En ce qui concerne la mendicité, un article récent de «  Valeurs actuelles » ( http://www.valeursactuelles.com/actualit%C3%A9s/soci%C3%A9t%C3%A9/roms-l%E2%80%99emprise-mafieuse20120828.html ) explique aux étourdis ce que sont ces estropiés, ces gosses, ces vieilles femmes que l’on voit dans les rues, et ces nouveaux « Oliver Twist » que notre justice « libère ». Il ne faut pourtant pas être grand clerc, devant les mises en scène  de ces mendiants dans nos rues, pour comprendre qu’il s’agit de postures tenues sous la contrainte. Devant une femme pliée pendant des heures et toute enveloppée de noire comme un spectre dans la rue, dans une position que l’on ne tiendrait pas cinq minutes, on ne se pose pas de question ? … Et tous ces mutilés … Quant aux receleurs acheteurs de produits volés, la loi les incrimine déjà.

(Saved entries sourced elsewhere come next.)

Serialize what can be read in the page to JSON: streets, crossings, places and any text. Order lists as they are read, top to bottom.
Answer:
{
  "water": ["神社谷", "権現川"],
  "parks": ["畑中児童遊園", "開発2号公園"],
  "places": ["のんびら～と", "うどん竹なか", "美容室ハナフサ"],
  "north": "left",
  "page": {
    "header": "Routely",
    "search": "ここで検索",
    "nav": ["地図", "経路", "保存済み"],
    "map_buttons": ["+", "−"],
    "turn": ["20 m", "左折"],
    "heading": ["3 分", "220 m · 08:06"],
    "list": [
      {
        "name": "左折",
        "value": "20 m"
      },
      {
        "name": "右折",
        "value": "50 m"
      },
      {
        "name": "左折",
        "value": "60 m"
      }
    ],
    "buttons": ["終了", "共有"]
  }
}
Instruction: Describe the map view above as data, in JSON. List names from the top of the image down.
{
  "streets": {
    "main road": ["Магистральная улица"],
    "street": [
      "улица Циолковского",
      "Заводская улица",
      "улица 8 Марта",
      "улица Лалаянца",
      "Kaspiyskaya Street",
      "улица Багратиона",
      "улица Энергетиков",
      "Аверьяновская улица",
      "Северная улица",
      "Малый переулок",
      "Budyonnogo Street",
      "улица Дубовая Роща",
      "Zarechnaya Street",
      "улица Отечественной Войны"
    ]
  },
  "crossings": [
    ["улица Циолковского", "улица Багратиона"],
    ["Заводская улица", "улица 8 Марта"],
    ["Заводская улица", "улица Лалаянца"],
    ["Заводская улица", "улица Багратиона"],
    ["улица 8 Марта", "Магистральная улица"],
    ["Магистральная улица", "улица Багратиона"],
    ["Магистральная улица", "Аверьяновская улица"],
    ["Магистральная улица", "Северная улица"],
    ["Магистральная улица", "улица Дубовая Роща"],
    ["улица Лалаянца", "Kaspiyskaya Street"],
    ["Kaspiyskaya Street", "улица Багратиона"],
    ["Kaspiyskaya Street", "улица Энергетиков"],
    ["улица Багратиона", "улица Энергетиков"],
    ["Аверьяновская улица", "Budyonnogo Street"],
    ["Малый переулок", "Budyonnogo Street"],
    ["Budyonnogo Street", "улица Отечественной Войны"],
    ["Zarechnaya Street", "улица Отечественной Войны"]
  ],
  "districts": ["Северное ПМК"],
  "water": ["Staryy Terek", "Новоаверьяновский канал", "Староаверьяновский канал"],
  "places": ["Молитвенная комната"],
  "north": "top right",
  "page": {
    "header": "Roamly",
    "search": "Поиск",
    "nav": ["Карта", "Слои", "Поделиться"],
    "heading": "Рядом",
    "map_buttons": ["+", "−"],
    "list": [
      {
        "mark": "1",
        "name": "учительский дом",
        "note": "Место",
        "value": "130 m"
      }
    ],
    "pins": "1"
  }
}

Protéger les Roms nécessite de s’en prendre à leurs mafieux. Si la Roumanie ou la Bulgarie ne le font pas, et si l’Europe permet du coup, avec la « libre » circulation des personnes, que des Roms, enfants, femmes, mutilés, voleurs forcés, soient violentés et exploités sur tout son territoire, alors il faut peut –être revoir les règles de la participation de ces pays à l’Union Européenne.

En ce qui concerne l’achat de prostitution, je rappelle brièvement le point de vue abolitionniste qui est le mien : il faut casser le marché de la prostitution en punissant l’achat de prostitution,  il faut bien sur ne pas qualifier la prostitution d’activité économique et permettre une protection sociale des personnes prostituées ou ex-prostitués sur une autre base, il ne faut aucune répression contre les prostituées elles-mêmes.  Acheter la prostitution est une violence en soi, un viol en soi, et aboutit toujours au trafic d’êtres humains, car tant que cette « consommation » est permise, les plus faibles des femmes et des jeunes hommes subissent des pressions pour être prostitués.  Certaines prostituées estiment qu’elles ou ils se trouvent mieux dans leur situation que si elles changeaient leur façon de gagner leur vie :  cela est vrai, mais ce fait ne peut justifier des législations qui mettent en danger un grand nombre de femmes se trouvant dans une situation plus fragile que celles-là.